==== Data shown ====

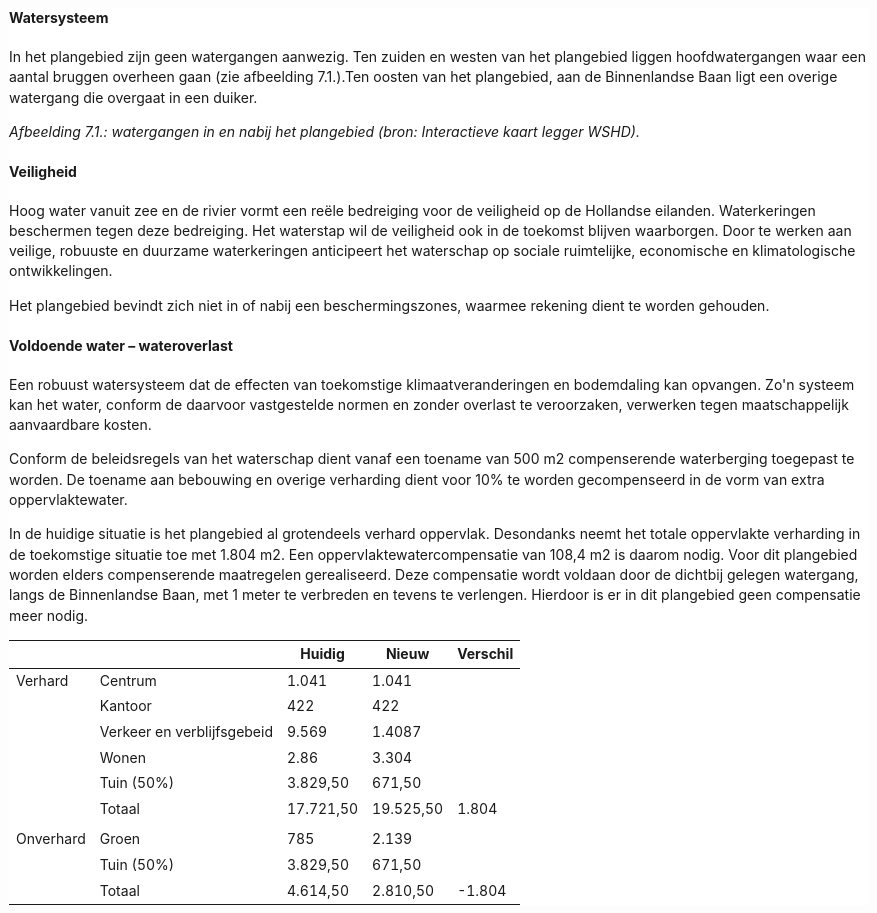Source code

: #### **Watersysteem**

In het plangebied zijn geen watergangen aanwezig. Ten zuiden en westen van het plangebied liggen hoofdwatergangen waar een aantal bruggen overheen gaan (zie afbeelding 7.1.).Ten oosten van het plangebied, aan de Binnenlandse Baan ligt een overige watergang die overgaat in een duiker.

*Afbeelding 7.1.: watergangen in en nabij het plangebied (bron: Interactieve kaart legger WSHD).*

#### **Veiligheid**

Hoog water vanuit zee en de rivier vormt een reële bedreiging voor de veiligheid op de Hollandse eilanden. Waterkeringen beschermen tegen deze bedreiging. Het waterstap wil de veiligheid ook in de toekomst blijven waarborgen. Door te werken aan veilige, robuuste en duurzame waterkeringen anticipeert het waterschap op sociale ruimtelijke, economische en klimatologische ontwikkelingen.

Het plangebied bevindt zich niet in of nabij een beschermingszones, waarmee rekening dient te worden gehouden.

#### **Voldoende water – wateroverlast**

Een robuust watersysteem dat de effecten van toekomstige klimaatveranderingen en bodemdaling kan opvangen. Zo'n systeem kan het water, conform de daarvoor vastgestelde normen en zonder overlast te veroorzaken, verwerken tegen maatschappelijk aanvaardbare kosten.

Conform de beleidsregels van het waterschap dient vanaf een toename van 500 m2 compenserende waterberging toegepast te worden. De toename aan bebouwing en overige verharding dient voor 10% te worden gecompenseerd in de vorm van extra oppervlaktewater.

In de huidige situatie is het plangebied al grotendeels verhard oppervlak. Desondanks neemt het totale oppervlakte verharding in de toekomstige situatie toe met 1.804 m2. Een oppervlaktewatercompensatie van 108,4 m2 is daarom nodig. Voor dit plangebied worden elders compenserende maatregelen gerealiseerd. Deze compensatie wordt voldaan door de dichtbij gelegen watergang, langs de Binnenlandse Baan, met 1 meter te verbreden en tevens te verlengen. Hierdoor is er in dit plangebied geen compensatie meer nodig.

|           |                            | Huidig    | Nieuw     | Verschil |
|-----------|----------------------------|-----------|-----------|----------|
| Verhard   | Centrum                    | 1.041     | 1.041     |          |
|           | Kantoor                    | 422       | 422       |          |
|           | Verkeer en verblijfsgebeid | 9.569     | 1.4087    |          |
|           | Wonen                      | 2.86      | 3.304     |          |
|           | Tuin (50%)                 | 3.829,50  | 671,50    |          |
|           | Totaal                     | 17.721,50 | 19.525,50 | 1.804    |
|           |                            |           |           |          |
| Onverhard | Groen                      | 785       | 2.139     |          |
|           | Tuin (50%)                 | 3.829,50  | 671,50    |          |
|           | Totaal                     | 4.614,50  | 2.810,50  | -1.804   |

====

> [What you need to do]
Reproduce the data above with every occurrence of "plangebied" changed to "projectgebied" and everything else left as it is. Omit the pictures.

> [Task output]
Source code

: #### **Watersysteem**

In het projectgebied zijn geen watergangen aanwezig. Ten zuiden en westen van het projectgebied liggen hoofdwatergangen waar een aantal bruggen overheen gaan (zie afbeelding 7.1.).Ten oosten van het projectgebied, aan de Binnenlandse Baan ligt een overige watergang die overgaat in een duiker.

*Afbeelding 7.1.: watergangen in en nabij het projectgebied (bron: Interactieve kaart legger WSHD).*

#### **Veiligheid**

Hoog water vanuit zee en de rivier vormt een reële bedreiging voor de veiligheid op de Hollandse eilanden. Waterkeringen beschermen tegen deze bedreiging. Het waterstap wil de veiligheid ook in de toekomst blijven waarborgen. Door te werken aan veilige, robuuste en duurzame waterkeringen anticipeert het waterschap op sociale ruimtelijke, economische en klimatologische ontwikkelingen.

Het projectgebied bevindt zich niet in of nabij een beschermingszones, waarmee rekening dient te worden gehouden.

#### **Voldoende water – wateroverlast**

Een robuust watersysteem dat de effecten van toekomstige klimaatveranderingen en bodemdaling kan opvangen. Zo'n systeem kan het water, conform de daarvoor vastgestelde normen en zonder overlast te veroorzaken, verwerken tegen maatschappelijk aanvaardbare kosten.

Conform de beleidsregels van het waterschap dient vanaf een toename van 500 m2 compenserende waterberging toegepast te worden. De toename aan bebouwing en overige verharding dient voor 10% te worden gecompenseerd in de vorm van extra oppervlaktewater.

In de huidige situatie is het projectgebied al grotendeels verhard oppervlak. Desondanks neemt het totale oppervlakte verharding in de toekomstige situatie toe met 1.804 m2. Een oppervlaktewatercompensatie van 108,4 m2 is daarom nodig. Voor dit projectgebied worden elders compenserende maatregelen gerealiseerd. Deze compensatie wordt voldaan door de dichtbij gelegen watergang, langs de Binnenlandse Baan, met 1 meter te verbreden en tevens te verlengen. Hierdoor is er in dit projectgebied geen compensatie meer nodig.

|           |                            | Huidig    | Nieuw     | Verschil |
|-----------|----------------------------|-----------|-----------|----------|
| Verhard   | Centrum                    | 1.041     | 1.041     |          |
|           | Kantoor                    | 422       | 422       |          |
|           | Verkeer en verblijfsgebeid | 9.569     | 1.4087    |          |
|           | Wonen                      | 2.86      | 3.304     |          |
|           | Tuin (50%)                 | 3.829,50  | 671,50    |          |
|           | Totaal                     | 17.721,50 | 19.525,50 | 1.804    |
|           |                            |           |           |          |
| Onverhard | Groen                      | 785       | 2.139     |          |
|           | Tuin (50%)                 | 3.829,50  | 671,50    |          |
|           | Totaal                     | 4.614,50  | 2.810,50  | -1.804   |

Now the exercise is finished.